Уже стемнело. Нас окружала тихая таинственная глушь, укутанная ночью и туманом. По обеим сторонам дороги возвышались скалистые склоны, густо поросшие лесом. Здесь не было ничего от милого, старомодного изящества Хэмпдена с его волнистыми холмами, антикварными лавочками и домиками для лыжников; нет, все было гигантским, опасным и первобытным, только темень и пустота, даже ни одного рекламного щита.
Фрэнсис, знавший этот район лучше остальных, сказал, что поблизости должно быть придорожное кафе, хотя в существование человеческого обиталища в радиусе ста километров было трудно поверить. Но вот мы обогнули поворот, и в свете фар появился изрешеченный пулями ржавый металлический знак, сообщавший, что именно «Хузатоник-инн», прямо по курсу, подарил миру пирог «а-ля мод».
Здание опоясывала дряхлая веранда: просевшие столбы, отслоившаяся краска. Интерьер передней представлял собой интригующее сочетание красного дерева и изъеденного молью бархата, разбавленное оленьими головами, рекламными календарями и памятными тарелками в честь двухсотлетия Штатов.
В зале было лишь несколько местных жителей, которые, оторвавшись на миг от еды, окинули нас полным искреннего и невинного любопытства взглядом — наши темные костюмы, очки, гравированные запонки Фрэнсиса и его галстук от Шарве, короткую стрижку и лоснящееся каракулевое пальтишко Камиллы. Эта единодушная открытость меня удивила — никто не таращился, никто не хмурился, — но потом я понял: должно быть, они просто не догадываются, что мы из колледжа. Где-нибудь поближе к Хэмпдену на нас тут же бы навесили ярлык богатеньких студентов-разгильдяев, от которых много шума и никаких чаевых. Здесь же мы были всего лишь незнакомцами, редкими в этих местах.

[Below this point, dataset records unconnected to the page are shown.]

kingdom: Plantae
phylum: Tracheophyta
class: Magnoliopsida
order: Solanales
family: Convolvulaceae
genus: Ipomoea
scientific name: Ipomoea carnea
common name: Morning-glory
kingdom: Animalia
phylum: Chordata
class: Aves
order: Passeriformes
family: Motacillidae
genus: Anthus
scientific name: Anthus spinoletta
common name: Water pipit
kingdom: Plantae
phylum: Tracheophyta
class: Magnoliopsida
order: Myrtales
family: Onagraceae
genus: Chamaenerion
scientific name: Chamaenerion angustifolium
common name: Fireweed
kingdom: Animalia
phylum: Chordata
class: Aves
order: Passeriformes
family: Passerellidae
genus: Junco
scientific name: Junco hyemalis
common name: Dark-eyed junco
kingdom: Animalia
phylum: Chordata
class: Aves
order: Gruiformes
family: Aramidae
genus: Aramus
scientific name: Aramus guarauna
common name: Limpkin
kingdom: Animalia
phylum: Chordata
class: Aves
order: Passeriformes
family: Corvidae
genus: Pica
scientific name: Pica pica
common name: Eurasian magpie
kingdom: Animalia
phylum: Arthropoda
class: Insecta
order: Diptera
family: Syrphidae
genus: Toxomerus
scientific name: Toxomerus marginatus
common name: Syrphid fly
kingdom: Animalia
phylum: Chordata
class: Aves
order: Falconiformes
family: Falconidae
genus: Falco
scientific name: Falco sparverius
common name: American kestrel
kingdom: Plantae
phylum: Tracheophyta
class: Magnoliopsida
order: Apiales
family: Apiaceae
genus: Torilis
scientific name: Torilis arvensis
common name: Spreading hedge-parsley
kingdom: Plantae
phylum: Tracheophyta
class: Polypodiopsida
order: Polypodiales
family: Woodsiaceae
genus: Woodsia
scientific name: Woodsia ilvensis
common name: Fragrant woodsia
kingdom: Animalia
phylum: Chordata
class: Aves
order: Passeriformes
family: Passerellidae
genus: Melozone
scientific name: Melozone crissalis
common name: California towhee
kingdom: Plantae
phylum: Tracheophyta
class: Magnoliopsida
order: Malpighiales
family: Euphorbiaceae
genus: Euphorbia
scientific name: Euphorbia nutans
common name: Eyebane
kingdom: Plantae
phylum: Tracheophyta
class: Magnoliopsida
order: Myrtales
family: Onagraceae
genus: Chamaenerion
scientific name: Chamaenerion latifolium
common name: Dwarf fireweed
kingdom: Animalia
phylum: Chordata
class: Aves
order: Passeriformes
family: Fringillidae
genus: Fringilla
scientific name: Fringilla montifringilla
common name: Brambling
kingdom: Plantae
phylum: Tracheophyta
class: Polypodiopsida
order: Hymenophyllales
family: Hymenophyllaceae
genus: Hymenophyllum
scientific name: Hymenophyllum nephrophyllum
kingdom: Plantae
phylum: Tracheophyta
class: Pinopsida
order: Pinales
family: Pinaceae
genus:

К нам даже не подошли принять заказ. Ужин появился мгновенно, как по волшебству: свиное жаркое, галеты, репа, кукуруза и ореховая паста — все в толстых фарфоровых мисках с портретами президентов (вплоть до Никсона) по краям. Официант, краснолицый парень с обкусанными ногтями, замялся у нашего стола и наконец робко спросил:
— Вы, ребят, случайно не из Нью-Йорк-Сити?
— Нет, — сказал Чарльз, принимая от Генри тарелку с галетами. — Мы здешние.
— Из Хузатоника?!
— Я имею в виду, из Вермонта.
— А не из Нью-Йорка, не?
— Нет, — радушно ответил Фрэнсис, принимаясь за жаркое. — Я, например, из Бостона.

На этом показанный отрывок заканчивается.